The Lowcountry Economic Network's decision to seek to turn over the Beaufort Commerce Park deed to its lenders is a good move for Beaufort County taxpayers.
A rush to sell the property to Beaufort County for the full $2.5 million owed on it never made sense from the county's perspective. That's true even if you accept the premise that county ownership of the industrial park would be more likely to attract new industry to Beaufort County. Why should the county pay 2006 prices for property in 2011, except as a favor to the network or the consortium of five banks who loaned $2.9 million to buy the property in 2006?

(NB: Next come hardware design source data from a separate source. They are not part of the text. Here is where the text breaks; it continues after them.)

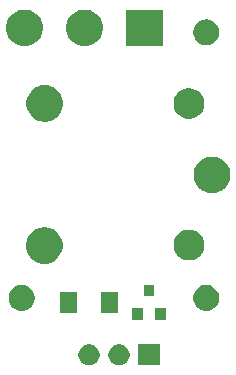
<source format=gbr>
G04 #@! TF.GenerationSoftware,KiCad,Pcbnew,5.1.5-52549c5~86~ubuntu19.10.1*
G04 #@! TF.CreationDate,2020-04-08T21:24:30+02:00*
G04 #@! TF.ProjectId,Universal-Relay-Board,556e6976-6572-4736-916c-2d52656c6179,rev?*
G04 #@! TF.SameCoordinates,Original*
G04 #@! TF.FileFunction,Soldermask,Top*
G04 #@! TF.FilePolarity,Negative*
%FSLAX46Y46*%
G04 Gerber Fmt 4.6, Leading zero omitted, Abs format (unit mm)*
G04 Created by KiCad (PCBNEW 5.1.5-52549c5~86~ubuntu19.10.1) date 2020-04-08 21:24:30*
%MOMM*%
%LPD*%
G04 APERTURE LIST*
%ADD10C,0.100000*%
G04 APERTURE END LIST*
D10*
G36*
X117588512Y-74033927D02*
G01*
X117737812Y-74063624D01*
X117901784Y-74131544D01*
X118049354Y-74230147D01*
X118174853Y-74355646D01*
X118273456Y-74503216D01*
X118341376Y-74667188D01*
X118376000Y-74841259D01*
X118376000Y-75018741D01*
X118341376Y-75192812D01*
X118273456Y-75356784D01*
X118174853Y-75504354D01*
X118049354Y-75629853D01*
X117901784Y-75728456D01*
X117737812Y-75796376D01*
X117588512Y-75826073D01*
X117563742Y-75831000D01*
X117386258Y-75831000D01*
X117361488Y-75826073D01*
X117212188Y-75796376D01*
X117048216Y-75728456D01*
X116900646Y-75629853D01*
X116775147Y-75504354D01*
X116676544Y-75356784D01*
X116608624Y-75192812D01*
X116574000Y-75018741D01*
X116574000Y-74841259D01*
X116608624Y-74667188D01*
X116676544Y-74503216D01*
X116775147Y-74355646D01*
X116900646Y-74230147D01*
X117048216Y-74131544D01*
X117212188Y-74063624D01*
X117361488Y-74033927D01*
X117386258Y-74029000D01*
X117563742Y-74029000D01*
X117588512Y-74033927D01*
G37*
G36*
X123456000Y-75831000D02*
G01*
X121654000Y-75831000D01*
X121654000Y-74029000D01*
X123456000Y-74029000D01*
X123456000Y-75831000D01*
G37*
G36*
X120128512Y-74033927D02*
G01*
X120277812Y-74063624D01*
X120441784Y-74131544D01*
X120589354Y-74230147D01*
X120714853Y-74355646D01*
X120813456Y-74503216D01*
X120881376Y-74667188D01*
X120916000Y-74841259D01*
X120916000Y-75018741D01*
X120881376Y-75192812D01*
X120813456Y-75356784D01*
X120714853Y-75504354D01*
X120589354Y-75629853D01*
X120441784Y-75728456D01*
X120277812Y-75796376D01*
X120128512Y-75826073D01*
X120103742Y-75831000D01*
X119926258Y-75831000D01*
X119901488Y-75826073D01*
X119752188Y-75796376D01*
X119588216Y-75728456D01*
X119440646Y-75629853D01*
X119315147Y-75504354D01*
X119216544Y-75356784D01*
X119148624Y-75192812D01*
X119114000Y-75018741D01*
X119114000Y-74841259D01*
X119148624Y-74667188D01*
X119216544Y-74503216D01*
X119315147Y-74355646D01*
X119440646Y-74230147D01*
X119588216Y-74131544D01*
X119752188Y-74063624D01*
X119901488Y-74033927D01*
X119926258Y-74029000D01*
X120103742Y-74029000D01*
X120128512Y-74033927D01*
G37*
G36*
X122056000Y-71986000D02*
G01*
X121154000Y-71986000D01*
X121154000Y-70984000D01*
X122056000Y-70984000D01*
X122056000Y-71986000D01*
G37*
G36*
X123956000Y-71986000D02*
G01*
X123054000Y-71986000D01*
X123054000Y-70984000D01*
X123956000Y-70984000D01*
X123956000Y-71986000D01*
G37*
G36*
X119926000Y-71386000D02*
G01*
X118524000Y-71386000D01*
X118524000Y-69584000D01*
X119926000Y-69584000D01*
X119926000Y-71386000D01*
G37*
G36*
X116426000Y-71386000D02*
G01*
X115024000Y-71386000D01*
X115024000Y-69584000D01*
X116426000Y-69584000D01*
X116426000Y-71386000D01*
G37*
G36*
X127595794Y-69024155D02*
G01*
X127702150Y-69045311D01*
X127902520Y-69128307D01*
X128082844Y-69248795D01*
X128236205Y-69402156D01*
X128356693Y-69582480D01*
X128439689Y-69782851D01*
X128482000Y-69995560D01*
X128482000Y-70212440D01*
X128439689Y-70425149D01*
X128356693Y-70625520D01*
X128236205Y-70805844D01*
X128082844Y-70959205D01*
X127902520Y-71079693D01*
X127802334Y-71121191D01*
X127702150Y-71162689D01*
X127595794Y-71183845D01*
X127489440Y-71205000D01*
X127272560Y-71205000D01*
X127166206Y-71183845D01*
X127059850Y-71162689D01*
X126959666Y-71121191D01*
X126859480Y-71079693D01*
X126679156Y-70959205D01*
X126525795Y-70805844D01*
X126405307Y-70625520D01*
X126322311Y-70425149D01*
X126280000Y-70212440D01*
X126280000Y-69995560D01*
X126322311Y-69782851D01*
X126405307Y-69582480D01*
X126525795Y-69402156D01*
X126679156Y-69248795D01*
X126859480Y-69128307D01*
X127059850Y-69045311D01*
X127166206Y-69024155D01*
X127272560Y-69003000D01*
X127489440Y-69003000D01*
X127595794Y-69024155D01*
G37*
G36*
X111974794Y-69024155D02*
G01*
X112081150Y-69045311D01*
X112281520Y-69128307D01*
X112461844Y-69248795D01*
X112615205Y-69402156D01*
X112735693Y-69582480D01*
X112818689Y-69782851D01*
X112861000Y-69995560D01*
X112861000Y-70212440D01*
X112818689Y-70425149D01*
X112735693Y-70625520D01*
X112615205Y-70805844D01*
X112461844Y-70959205D01*
X112281520Y-71079693D01*
X112181334Y-71121191D01*
X112081150Y-71162689D01*
X111974794Y-71183845D01*
X111868440Y-71205000D01*
X111651560Y-71205000D01*
X111545206Y-71183845D01*
X111438850Y-71162689D01*
X111338666Y-71121191D01*
X111238480Y-71079693D01*
X111058156Y-70959205D01*
X110904795Y-70805844D01*
X110784307Y-70625520D01*
X110701311Y-70425149D01*
X110659000Y-70212440D01*
X110659000Y-69995560D01*
X110701311Y-69782851D01*
X110784307Y-69582480D01*
X110904795Y-69402156D01*
X111058156Y-69248795D01*
X111238480Y-69128307D01*
X111438850Y-69045311D01*
X111545206Y-69024155D01*
X111651560Y-69003000D01*
X111868440Y-69003000D01*
X111974794Y-69024155D01*
G37*
G36*
X123006000Y-69986000D02*
G01*
X122104000Y-69986000D01*
X122104000Y-68984000D01*
X123006000Y-68984000D01*
X123006000Y-69986000D01*
G37*
G36*
X113982585Y-64168802D02*
G01*
X114132410Y-64198604D01*
X114414674Y-64315521D01*
X114668705Y-64485259D01*
X114884741Y-64701295D01*
X115054479Y-64955326D01*
X115171396Y-65237590D01*
X115231000Y-65537240D01*
X115231000Y-65842760D01*
X115171396Y-66142410D01*
X115054479Y-66424674D01*
X114884741Y-66678705D01*
X114668705Y-66894741D01*
X114414674Y-67064479D01*
X114132410Y-67181396D01*
X113982585Y-67211198D01*
X113832761Y-67241000D01*
X113527239Y-67241000D01*
X113377415Y-67211198D01*
X113227590Y-67181396D01*
X112945326Y-67064479D01*
X112691295Y-66894741D01*
X112475259Y-66678705D01*
X112305521Y-66424674D01*
X112188604Y-66142410D01*
X112129000Y-65842760D01*
X112129000Y-65537240D01*
X112188604Y-65237590D01*
X112305521Y-64955326D01*
X112475259Y-64701295D01*
X112691295Y-64485259D01*
X112945326Y-64315521D01*
X113227590Y-64198604D01*
X113377415Y-64168802D01*
X113527239Y-64139000D01*
X113832761Y-64139000D01*
X113982585Y-64168802D01*
G37*
G36*
X126309487Y-64388996D02*
G01*
X126541888Y-64485260D01*
X126546255Y-64487069D01*
X126759339Y-64629447D01*
X126940553Y-64810661D01*
X127082932Y-65023747D01*
X127181004Y-65260513D01*
X127231000Y-65511861D01*
X127231000Y-65768139D01*
X127181004Y-66019487D01*
X127130088Y-66142409D01*
X127082931Y-66256255D01*
X126940553Y-66469339D01*
X126759339Y-66650553D01*
X126546255Y-66792931D01*
X126546254Y-66792932D01*
X126546253Y-66792932D01*
X126309487Y-66891004D01*
X126058139Y-66941000D01*
X125801861Y-66941000D01*
X125550513Y-66891004D01*
X125313747Y-66792932D01*
X125313746Y-66792932D01*
X125313745Y-66792931D01*
X125100661Y-66650553D01*
X124919447Y-66469339D01*
X124777069Y-66256255D01*
X124729912Y-66142409D01*
X124678996Y-66019487D01*
X124629000Y-65768139D01*
X124629000Y-65511861D01*
X124678996Y-65260513D01*
X124777068Y-65023747D01*
X124919447Y-64810661D01*
X125100661Y-64629447D01*
X125313745Y-64487069D01*
X125318112Y-64485260D01*
X125550513Y-64388996D01*
X125801861Y-64339000D01*
X126058139Y-64339000D01*
X126309487Y-64388996D01*
G37*
G36*
X128182585Y-58168802D02*
G01*
X128332410Y-58198604D01*
X128614674Y-58315521D01*
X128868705Y-58485259D01*
X129084741Y-58701295D01*
X129254479Y-58955326D01*
X129371396Y-59237590D01*
X129431000Y-59537240D01*
X129431000Y-59842760D01*
X129371396Y-60142410D01*
X129254479Y-60424674D01*
X129084741Y-60678705D01*
X128868705Y-60894741D01*
X128614674Y-61064479D01*
X128332410Y-61181396D01*
X128182585Y-61211198D01*
X128032761Y-61241000D01*
X127727239Y-61241000D01*
X127577415Y-61211198D01*
X127427590Y-61181396D01*
X127145326Y-61064479D01*
X126891295Y-60894741D01*
X126675259Y-60678705D01*
X126505521Y-60424674D01*
X126388604Y-60142410D01*
X126329000Y-59842760D01*
X126329000Y-59537240D01*
X126388604Y-59237590D01*
X126505521Y-58955326D01*
X126675259Y-58701295D01*
X126891295Y-58485259D01*
X127145326Y-58315521D01*
X127427590Y-58198604D01*
X127577415Y-58168802D01*
X127727239Y-58139000D01*
X128032761Y-58139000D01*
X128182585Y-58168802D01*
G37*
G36*
X114032585Y-52118802D02*
G01*
X114182410Y-52148604D01*
X114464674Y-52265521D01*
X114718705Y-52435259D01*
X114934741Y-52651295D01*
X115104479Y-52905326D01*
X115221396Y-53187590D01*
X115281000Y-53487240D01*
X115281000Y-53792760D01*
X115221396Y-54092410D01*
X115104479Y-54374674D01*
X114934741Y-54628705D01*
X114718705Y-54844741D01*
X114464674Y-55014479D01*
X114182410Y-55131396D01*
X114032585Y-55161198D01*
X113882761Y-55191000D01*
X113577239Y-55191000D01*
X113427415Y-55161198D01*
X113277590Y-55131396D01*
X112995326Y-55014479D01*
X112741295Y-54844741D01*
X112525259Y-54628705D01*
X112355521Y-54374674D01*
X112238604Y-54092410D01*
X112179000Y-53792760D01*
X112179000Y-53487240D01*
X112238604Y-53187590D01*
X112355521Y-52905326D01*
X112525259Y-52651295D01*
X112741295Y-52435259D01*
X112995326Y-52265521D01*
X113277590Y-52148604D01*
X113427415Y-52118802D01*
X113577239Y-52089000D01*
X113882761Y-52089000D01*
X114032585Y-52118802D01*
G37*
G36*
X126309487Y-52388996D02*
G01*
X126546253Y-52487068D01*
X126546255Y-52487069D01*
X126759339Y-52629447D01*
X126940553Y-52810661D01*
X127082932Y-53023747D01*
X127181004Y-53260513D01*
X127231000Y-53511861D01*
X127231000Y-53768139D01*
X127181004Y-54019487D01*
X127150798Y-54092410D01*
X127082931Y-54256255D01*
X126940553Y-54469339D01*
X126759339Y-54650553D01*
X126546255Y-54792931D01*
X126546254Y-54792932D01*
X126546253Y-54792932D01*
X126309487Y-54891004D01*
X126058139Y-54941000D01*
X125801861Y-54941000D01*
X125550513Y-54891004D01*
X125313747Y-54792932D01*
X125313746Y-54792932D01*
X125313745Y-54792931D01*
X125100661Y-54650553D01*
X124919447Y-54469339D01*
X124777069Y-54256255D01*
X124709202Y-54092410D01*
X124678996Y-54019487D01*
X124629000Y-53768139D01*
X124629000Y-53511861D01*
X124678996Y-53260513D01*
X124777068Y-53023747D01*
X124919447Y-52810661D01*
X125100661Y-52629447D01*
X125313745Y-52487069D01*
X125313747Y-52487068D01*
X125550513Y-52388996D01*
X125801861Y-52339000D01*
X126058139Y-52339000D01*
X126309487Y-52388996D01*
G37*
G36*
X112316585Y-45722802D02*
G01*
X112466410Y-45752604D01*
X112748674Y-45869521D01*
X113002705Y-46039259D01*
X113218741Y-46255295D01*
X113388479Y-46509326D01*
X113505396Y-46791590D01*
X113565000Y-47091240D01*
X113565000Y-47396760D01*
X113505396Y-47696410D01*
X113388479Y-47978674D01*
X113218741Y-48232705D01*
X113002705Y-48448741D01*
X112748674Y-48618479D01*
X112466410Y-48735396D01*
X112316585Y-48765198D01*
X112166761Y-48795000D01*
X111861239Y-48795000D01*
X111711415Y-48765198D01*
X111561590Y-48735396D01*
X111279326Y-48618479D01*
X111025295Y-48448741D01*
X110809259Y-48232705D01*
X110639521Y-47978674D01*
X110522604Y-47696410D01*
X110463000Y-47396760D01*
X110463000Y-47091240D01*
X110522604Y-46791590D01*
X110639521Y-46509326D01*
X110809259Y-46255295D01*
X111025295Y-46039259D01*
X111279326Y-45869521D01*
X111561590Y-45752604D01*
X111711415Y-45722802D01*
X111861239Y-45693000D01*
X112166761Y-45693000D01*
X112316585Y-45722802D01*
G37*
G36*
X117396585Y-45722802D02*
G01*
X117546410Y-45752604D01*
X117828674Y-45869521D01*
X118082705Y-46039259D01*
X118298741Y-46255295D01*
X118468479Y-46509326D01*
X118585396Y-46791590D01*
X118645000Y-47091240D01*
X118645000Y-47396760D01*
X118585396Y-47696410D01*
X118468479Y-47978674D01*
X118298741Y-48232705D01*
X118082705Y-48448741D01*
X117828674Y-48618479D01*
X117546410Y-48735396D01*
X117396585Y-48765198D01*
X117246761Y-48795000D01*
X116941239Y-48795000D01*
X116791415Y-48765198D01*
X116641590Y-48735396D01*
X116359326Y-48618479D01*
X116105295Y-48448741D01*
X115889259Y-48232705D01*
X115719521Y-47978674D01*
X115602604Y-47696410D01*
X115543000Y-47396760D01*
X115543000Y-47091240D01*
X115602604Y-46791590D01*
X115719521Y-46509326D01*
X115889259Y-46255295D01*
X116105295Y-46039259D01*
X116359326Y-45869521D01*
X116641590Y-45752604D01*
X116791415Y-45722802D01*
X116941239Y-45693000D01*
X117246761Y-45693000D01*
X117396585Y-45722802D01*
G37*
G36*
X123725000Y-48795000D02*
G01*
X120623000Y-48795000D01*
X120623000Y-45693000D01*
X123725000Y-45693000D01*
X123725000Y-48795000D01*
G37*
G36*
X127595795Y-46545156D02*
G01*
X127702150Y-46566311D01*
X127802334Y-46607809D01*
X127902520Y-46649307D01*
X128082844Y-46769795D01*
X128236205Y-46923156D01*
X128356693Y-47103480D01*
X128439689Y-47303851D01*
X128482000Y-47516560D01*
X128482000Y-47733440D01*
X128439689Y-47946149D01*
X128356693Y-48146520D01*
X128236205Y-48326844D01*
X128082844Y-48480205D01*
X127902520Y-48600693D01*
X127702150Y-48683689D01*
X127595794Y-48704845D01*
X127489440Y-48726000D01*
X127272560Y-48726000D01*
X127166205Y-48704844D01*
X127059850Y-48683689D01*
X126859480Y-48600693D01*
X126679156Y-48480205D01*
X126525795Y-48326844D01*
X126405307Y-48146520D01*
X126322311Y-47946149D01*
X126280000Y-47733440D01*
X126280000Y-47516560D01*
X126322311Y-47303851D01*
X126405307Y-47103480D01*
X126525795Y-46923156D01*
X126679156Y-46769795D01*
X126859480Y-46649307D01*
X126959666Y-46607809D01*
X127059850Y-46566311D01*
X127166205Y-46545156D01*
X127272560Y-46524000D01*
X127489440Y-46524000D01*
X127595795Y-46545156D01*
G37*
M02*

</source>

Even though the network first approached the county about purchasing the property a year ago, it wasn't until January that a sale was put on the fast track. That's after the county unsuccessfully sought to pay no more than $1.5 million for it. The negative reaction to a $2.5 million purchase should not have surprised the council. Too many questions were left unanswered to warrant what is probably a premium price for this unsuccessful industrial park, including the network's specific plans for marketing the property going forward.
Many of the questions still remain unanswered. The council's decision Feb. 14 to delay for 60 days a third and final vote on the purchase and to review the county's overall economic development approach was welcome. The fact that we're now talking about the network's turning over the deed in lieu of foreclosure and negotiating a lower price with the banks makes it clear the county was moving too fast on the purchase.
Now the council should resolve to make no purchase decision before that review is completed -- even if that comes after the 60 days is up. The industrial park issue is just one piece of the economic development puzzle, and it should not be dealt with in isolation. And given that County Council Chairman Weston Newton only appointed a committee of five business people to take up that review on Feb. 24, an April vote on buying the property might still be rushing things. A new, independent appraisal of the property should come before the 60 days is up, county administrator Gary Kubic has said.
The network board also was smart to express "enthusiastic support" of the county's plan to review its economic development approach at its Feb. 25 meeting. As we've stated before, network officials should welcome the opportunity to discuss their efforts and set new goals and priorities. In fact, they are obliged to do it, given their reliance on taxpayer support from Beaufort County and the other government entities that participate in the network, including the towns of Hilton Head Island, Bluffton and Port Royal and the city of Beaufort.
The people appointed to the review committee are Joe Fraser, president of Fraser Construction; Richard Gray, founder of Grayco; Gary Horn, market president of Coastal Banking Co.; Don Ryan, CEO of CareCore National, who sits on the network board; and David Tigges, CEO of the McNair Law Firm and chairman of the Hilton Head Island-Bluffton Chamber of Commerce, which also has a seat on the network board.
We expect a very thorough and public review of the network's activities over the past decade and a very public discussion about economic development in general. The review should include detailed financial reports for the 10 years the economic development group has existed and a thorough accounting of jobs created as a direct result of its efforts.
We might be getting a lot for our money, but until we have more information, we won't know for sure.